Şehristanbul" Halk Buluşmaları
İstanbul Müftüsü Prof. Dr. Hasan Kamil Yılmaz, bir sosyal medya ilmihaline ihtiyaç olduğunu belirterek, "Ne kadarı meşru, ne kadarı meşru değil, ne kadarı bizim fıtratımıza uygun ve sürdürülebilir, ne kadarından uzak kalmalıyız bunu belirlemeliyiz.
İstanbul Müftüsü Prof. Dr. Hasan Kamil Yılmaz, bir sosyal medya ilmihaline ihtiyaç olduğunu belirterek, "Ne kadarı meşru, ne kadarı meşru değil, ne kadarı bizim fıtratımıza uygun ve sürdürülebilir, ne kadarından uzak kalmalıyız bunu belirlemeliyiz." dedi.
Müftülükten yapılan açıklamaya göre, İstanbul Müftülüğü, din hizmetlerini toplumun her katmanına yaymak amacıyla açık kapı günleri anlayışıyla "Şehristanbul" adı altında halk buluşmaları düzenlemeye başladı.
İstanbul Müftülüğü toplantı salonunda gerçekleştirilen program, Müftü Yardımcısı Yılmaz Küçük'ün Kur'an-ı Kerim tilavetiyle başladı.

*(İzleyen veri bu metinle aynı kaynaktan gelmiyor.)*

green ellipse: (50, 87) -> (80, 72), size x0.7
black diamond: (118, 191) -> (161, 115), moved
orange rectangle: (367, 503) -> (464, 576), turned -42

Programdaki konuşmasına sosyal medyanın zararlarına değinerek başlayan Prof. Dr. Yılmaz, yaşanan çağda zihne ve kalbe takılan çok fazla uyarıcı olduğuna dikkati çekerek, şöyle devam etti:
"Son 30-40 yılda televizyonla birlikte internet ve sosyal medya, artık insanları kendi küçük dünyalarında büyük sanal dünyalar kurarak yalnızlaştırmaya başladı. Oysa ki insan dediğimiz varlık, sosyal bir varlık diye tabir edilir. İnsanlarımız ellerindeki cep telefonlarıyla çok büyük bir sanal sosyaliteye kavuştular. O sanal dünyada ilişkiler kuruyorsunuz. Bu birebir göz ve gönül teması sağlayan, dokunma, musafaha etme imkanı veren ortamlardan bizi uzaklaştırıyor. Bu da çağımızın afetlerindendir. Gençlerimizi ve insanlarımızı bütün bu uyaranlardan kurtarıp, zaman zaman kendi fıtri özellikleriyle baş başa getirecek ortamlar sunmak gerekiyor."
Yılmaz, sosyal medyanın güzel bir şey olduğunu ama bağımlılık yaptığı andan itibaren insanları hasta derecesinde yalnızlaştırabildiğini vurgulayarak, "Kalpten kalbe giden bir yol vardır. Bizim amacımız onu harekete geçirmektir. En önemlisi her şeyin ilmihali oluştu. Ticaret ilmihalimiz, ibadet ilmihalimiz var. Belki bir de sosyal medya ilmihaline ihtiyacımız var. Ne kadarı meşru, ne kadarı meşru değil, ne kadarı bizim fıtratımıza uygun ve sürdürülebilir, ne kadarından uzak kalmalıyız bunu belirlemeliyiz. Çocuklarımızı bu ilmihal bilgilerine göre yönlendirmeliyiz." değerlendirmesinde bulundu.
Çocuklara camilerde kızılması gibi olumsuz durumlar üzerine gelen bir soruyu cevaplayan Prof. Dr. Yılmaz, yapılan bir araştırmaya göre yaşı 50'nin üzerindeki insanların camide çocuk görmeye tahammüllerinin daha az olduğunu belirterek, "Çocuk oynayarak öğrenir. Mihraba, kürsüye, tespihe dokunup oynamadan ne ibadeti ne de mabedi tanıyabilir. Tanıması için oynaması lazım. Onun için oynamasına izin vermek gibi bir sorumluluğumuz var. Bunları anlatıyoruz, eskiye göre azaldığını zannediyorum. Tabii bu bir değişimdir. İnşallah yeni gelenler daha şefkatli, daha merhametli olurlar ve bu sorunu aşarız." ifadelerini kullandı.